KEY POINTS:
The international purchasing power of New Zealand's export dollar has strengthened further, to the most favourable level in 34 years, though economists warn it may be near its peak.
The terms of trade reflect changes in the relative prices of the kinds of thing the country exports compared with the kinds of things it imports.
Rising terms of trade represent an increase in national income.
They rose 2.9 per cent in the December quarter as a 5.4 per cent rise in export prices outstripped a 2.5 per cent rise in import prices.
Dairy prices climbed 12.8 per cent to be 40.5 per cent up on a year earlier.
"We think there is a bit more to come," said Westpac economist Sharon Zollner.
Although spot prices for dairy products, as reflected in ANZ's commodity price index, have been falling since November, Statistics New Zealand's overseas trade indices reflect the contract prices Fonterra receives which follow spot prices with a lag.
Meat prices rose 2.5 per cent, but are still slightly lower than they were a year ago.
"We expect global meat prices to take a leg up over the next couple of years," Zollner said.
That view is based on rising incomes in Asia and increasing competition from the bio-ethanol industry pushing up feed costs for grain-based producers.
"The terms of trade are likely to weaken over 2008 but will stay at historically healthy levels for a long time thanks to [export] commodity prices," she said.
Aluminium prices fell 12.7 per last year, giving up nearly half of the previous year's gain.
On the import side oil prices (up 6 per cent in the quarter and 20 per cent over the year) was the main upward contributor.
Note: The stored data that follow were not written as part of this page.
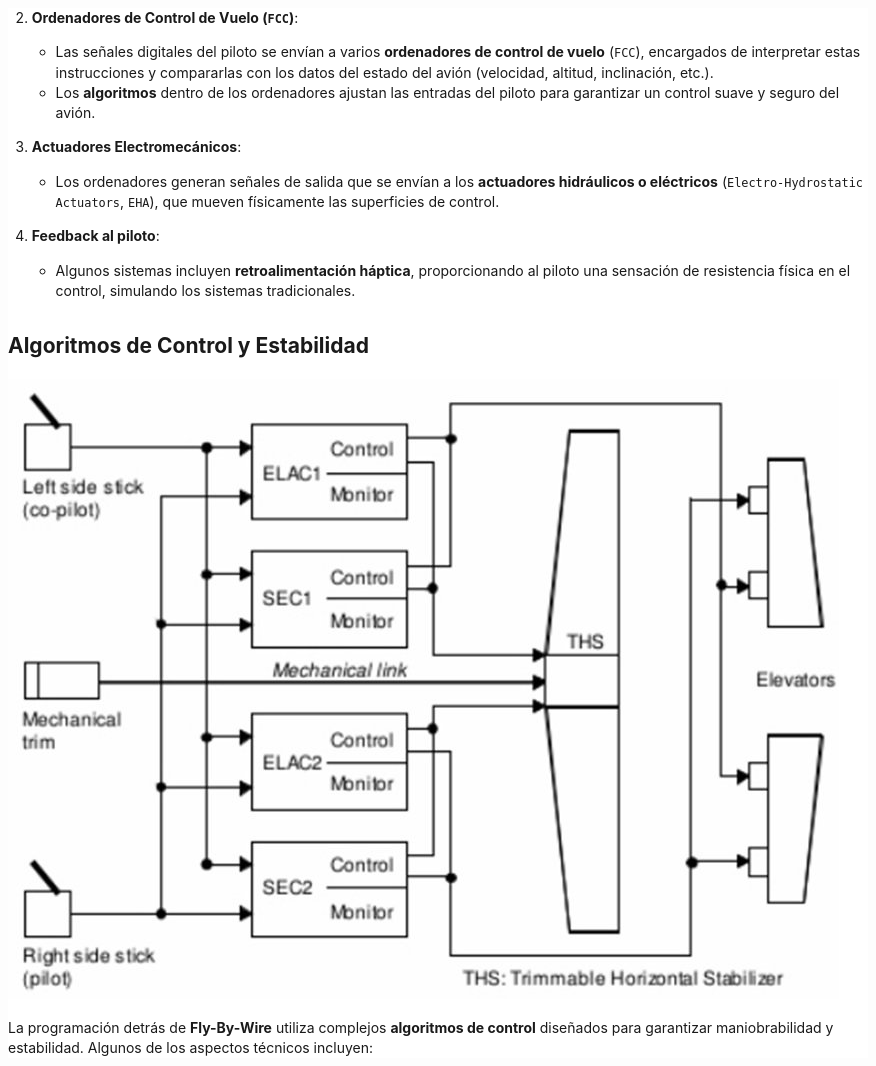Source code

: 2. **Ordenadores de Control de Vuelo (`FCC`)**:
    - Las señales digitales del piloto se envían a varios **ordenadores de control de vuelo** (`FCC`), encargados de interpretar estas instrucciones y compararlas con los datos del estado del avión (velocidad, altitud, inclinación, etc.).
    - Los **algoritmos** dentro de los ordenadores ajustan las entradas del piloto para garantizar un control suave y seguro del avión.

3. **Actuadores Electromecánicos**:
    - Los ordenadores generan señales de salida que se envían a los **actuadores hidráulicos o eléctricos** (`Electro-Hydrostatic Actuators`, `EHA`), que mueven físicamente las superficies de control.

4. **Feedback al piloto**:
    - Algunos sistemas incluyen **retroalimentación háptica**, proporcionando al piloto una sensación de resistencia física en el control, simulando los sistemas tradicionales.

## Algoritmos de Control y Estabilidad

![FBW](/assets/img/post/articulo_aviacion/3.jpg)

La programación detrás de **Fly-By-Wire** utiliza complejos **algoritmos de control** diseñados para garantizar maniobrabilidad y estabilidad. Algunos de los aspectos técnicos incluyen:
Prices for consumer goods rose 1 per cent in quarter, following four quarterly falls in a row, but prices for capital goods continued to fall, by 0.5 per cent in the latest quarter.
As with prices the dairy sector was the star performer on the volumes side as well.
Dairy exports rose 27.4 per cent in volume terms, to a new high, after falling by 13.9 per cent in the September quarter.
Oil exports also surged reflecting production from the Tui field, but forestry exports were down and meat exports flat.
Imports of capital goods jumped by nearly a third during the quarter, to a new high, but they were boosted by three aircraft and an oil rig.
"But even excluding them, imports of capital goods were still strong, so someone's investing, and imports of consumer goods rose 3.7 per cent on top of a 6.6 per increase in the September quarter," Zollner said.
ANZ National Bank economist Khoon Goh said another modest increase in the terms of trade was likely in the March quarter.
But because of the lagged effect of past commodity price increases, the peak was near.
STRONG GROWTH
* The terms of trade _ what we can get for a standard basket of New Zealand's exports _ are the best they have been since 1974.
* They strengthened further in the December quarter as export prices (especially dairy) rose faster than import prices (especially oil).
* Export volumes were also strong, rising 10.7 per cent in the quarter, twice as fast as imports.